Today Hope Center, a nonprofit business founded to help young mothers/parents who are giving birth with counseling and infant supplies, occupies the building. I think Dr. Price would heartily approve.
On the south side of the railroad tracks we see a mini park in a pleasant pastoral setting. The big house that once sat there was the home of Dr. A. S. J. Collins. At some time the house may have been made into apartments. After the house was later torn down, a young Eagle Scout named Jonathan Wall designed and landscaped the little park.
I am told that at one time two other houses sat alongside Dr. Collins’ house. Dallas Miles lived in the middle house and the third house belonged to a Mr. Shelton. Rodney Foss, a naval officer killed in the infamous attack at Pearl Harbor on December 7, 1941, was born there. (His mother was a Shelton and this was his grandparents’ home. Rodney grew up in Pine Bluff, Arkansas.)

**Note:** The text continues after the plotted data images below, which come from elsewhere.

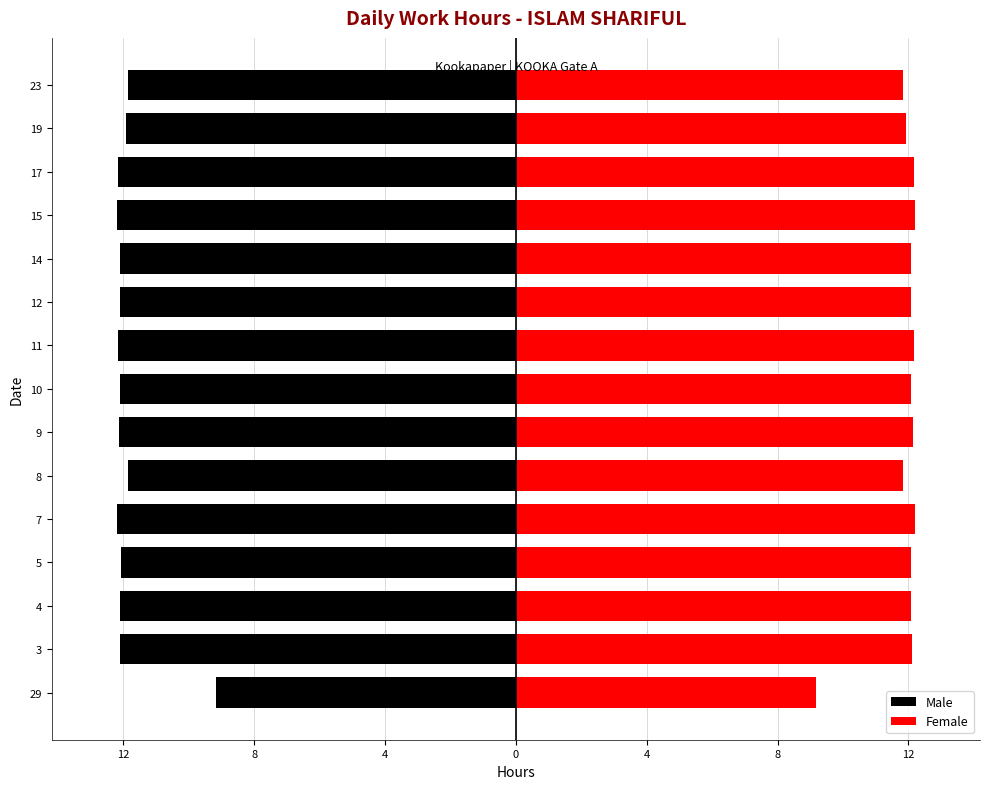

Between 29 and 23, which series saw the biggest shift?

Male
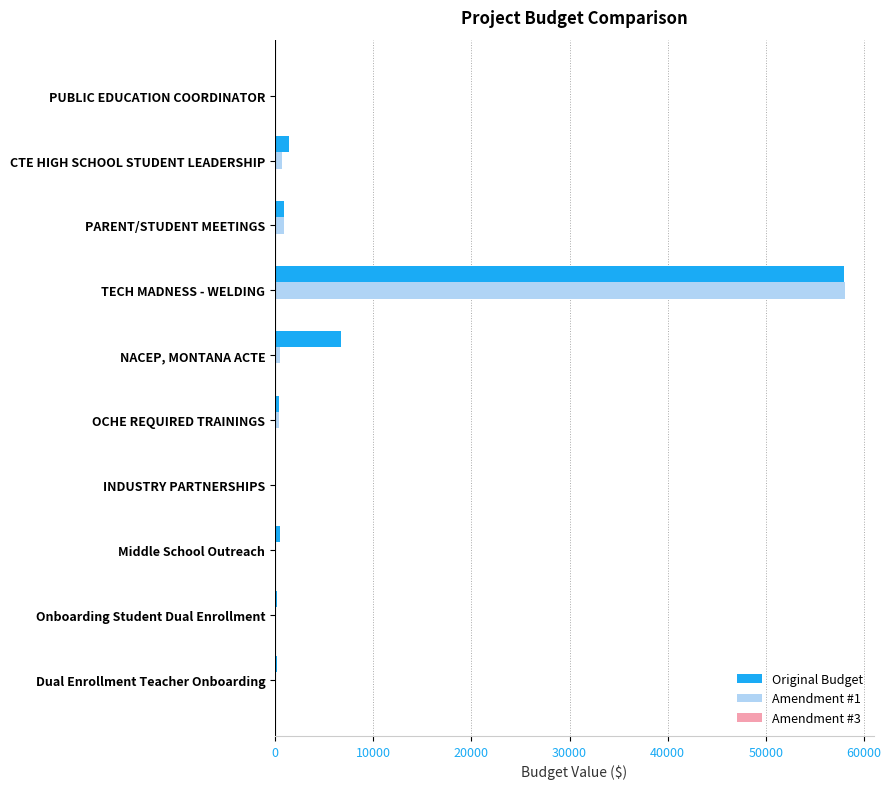

The Amendment #1 series shows 0.0 at PUBLIC EDUCATION COORDINATOR. True or false?

True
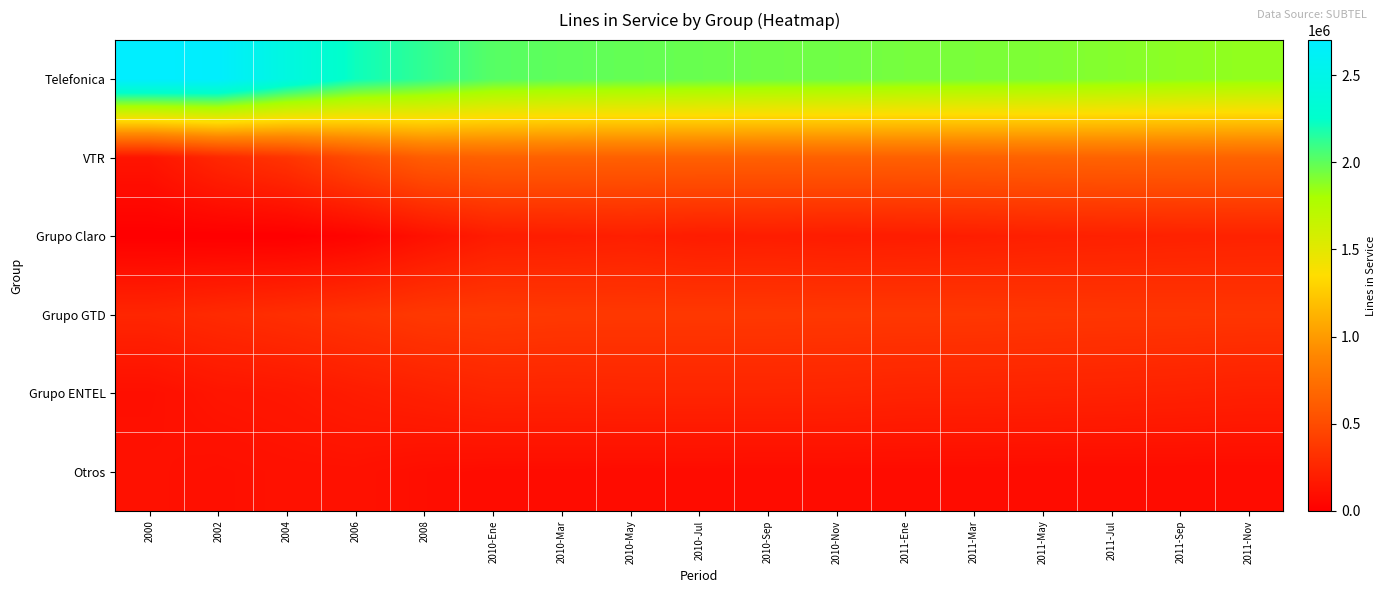

At how many categories does at least one series exceed 1568448?

17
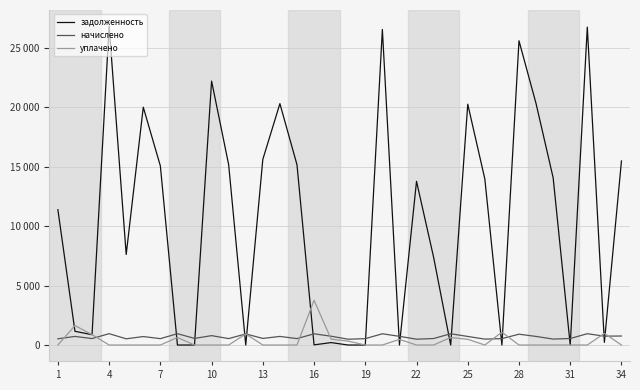

What are all the series names shown in the legend?

задолженность, начислено, уплачено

Behind these houses sat Mrs. Green’s Tea Room. (You may recall that last week Shirley Burks reminesced about having lunch at the Tea Room when she worked at her uncle’s meat locker business as a youth.) Behind the tea room sat a larger house owned by the Thompson and, later, Harper families.
Around 1937, Lion Oil bought the entire area and the Miles house, the Shelton house and the tea room were razed. The Harper house was moved further back from the street. A Lion Oil Service Station was built in the area and closer to the street. Lamar and Irma Ross operated the station and celebrated 50 years of business in that same station in 1993. Later the entire area was cleared to way for the Drew County Detention Facility.
This brings us to the present Drew County courthouse where we will stop for this week. During these pleasant days, get out and walk these streets and see if you can imagine all the people and places that once thrived down South Main Street, Monticello, Arkansas.
Have a happy, healthy prosperous New Year!